If Kyiv is left to complete defeat due to European complacency or US abandonment (or perhaps direct collusion with the Kremlin), then the risk that Russia will initiate a long-feared conventional attack – such as in Estonia, where NATO has prepared to lose land for at least half a year in an invasion scenario – will become substantially higher. In turn, increasing defense spending by all NATO nations will become more necessary than ever before, lest Moscow once again gamble in a moment of Western weakness. True, that spending will have to be utilized wisely on a wide range of conventional forces autonomous from the increasingly unreliable and slow American military-industrial complex, not just on over-hyped and over-engineered projects like the European Drone Wall. However, the overcoming of the long-bemoaned commitment hurdle remains worth celebrating as a sign of Europe waking up from its long slumber.

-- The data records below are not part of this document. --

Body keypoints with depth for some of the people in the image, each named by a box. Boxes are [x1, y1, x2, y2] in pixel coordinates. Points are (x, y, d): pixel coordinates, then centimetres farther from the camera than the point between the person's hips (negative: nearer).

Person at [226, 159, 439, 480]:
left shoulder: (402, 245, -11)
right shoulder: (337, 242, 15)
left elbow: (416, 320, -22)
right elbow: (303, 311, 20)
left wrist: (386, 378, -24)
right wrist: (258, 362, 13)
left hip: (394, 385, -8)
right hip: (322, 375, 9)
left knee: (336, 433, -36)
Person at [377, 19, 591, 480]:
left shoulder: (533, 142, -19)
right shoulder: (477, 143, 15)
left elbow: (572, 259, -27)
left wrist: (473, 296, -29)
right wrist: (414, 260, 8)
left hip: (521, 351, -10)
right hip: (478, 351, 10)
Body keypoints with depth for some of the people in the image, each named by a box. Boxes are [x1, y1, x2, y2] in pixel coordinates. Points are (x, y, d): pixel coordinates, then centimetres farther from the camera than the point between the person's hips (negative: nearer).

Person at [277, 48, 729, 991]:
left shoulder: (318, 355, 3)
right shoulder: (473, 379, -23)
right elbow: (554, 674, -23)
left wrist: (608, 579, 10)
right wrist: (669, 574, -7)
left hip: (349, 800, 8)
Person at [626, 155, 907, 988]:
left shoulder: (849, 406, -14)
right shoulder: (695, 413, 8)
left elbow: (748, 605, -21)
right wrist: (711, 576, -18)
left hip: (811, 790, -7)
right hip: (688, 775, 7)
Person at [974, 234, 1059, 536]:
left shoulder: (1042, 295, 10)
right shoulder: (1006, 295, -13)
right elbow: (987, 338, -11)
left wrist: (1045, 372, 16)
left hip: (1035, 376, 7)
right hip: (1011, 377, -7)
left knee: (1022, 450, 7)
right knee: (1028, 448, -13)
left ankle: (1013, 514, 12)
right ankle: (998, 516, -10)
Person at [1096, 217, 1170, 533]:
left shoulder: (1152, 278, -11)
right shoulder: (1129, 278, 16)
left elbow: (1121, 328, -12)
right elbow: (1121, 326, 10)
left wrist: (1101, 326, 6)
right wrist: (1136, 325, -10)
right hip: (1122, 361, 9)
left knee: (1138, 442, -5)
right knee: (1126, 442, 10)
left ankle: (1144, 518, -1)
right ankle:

If Western support for Kyiv continues while a ceasefire is reached, however, then increased defense spending will also remain necessary: Russia, even if it only gets a small victory in Ukraine, remains a dangerous actor, one that remains guided by a revanchist ideology and holding a battle-hardened force. A partitioned-yet-sovereign Ukraine will need all the European industrial base it can get to make its independent defense viable and security guarantees credible. Further, a Russian offensive pivot to yet-vulnerable areas like the Baltics – whether to escalate Moscow’s battle against the West, score cheap territorial gains, or prevent the veterans of the so-called ‘special military operation’ from taking national leadership – clearly remains an all too attractive gamble to Putin and the security organs. A 5% minimum, if widely honored, will thus help escalate European DIBs to meet both bloc deterrence needs and the needs of a wartime and post-ceasefire Ukraine.
Evidently, in a time of socio-economic and geopolitical crisis, gearing up defense spending is a costly yet necessary PR decision, especially if national budgets are utilized wisely to escalate Europe’s conventional capabilities and achieve strategic autonomy. NATO’s June 2025 decision is thus ultimately long overdue to meet the existential challenge of an eastern aggressor that only listens to strength. If the bloc succeeds in honoring its tall commitment, it will also give a free Europe of tomorrow the opportunity to develop 21st century solutions to economic welfare and democratic stability problems plaguing it today.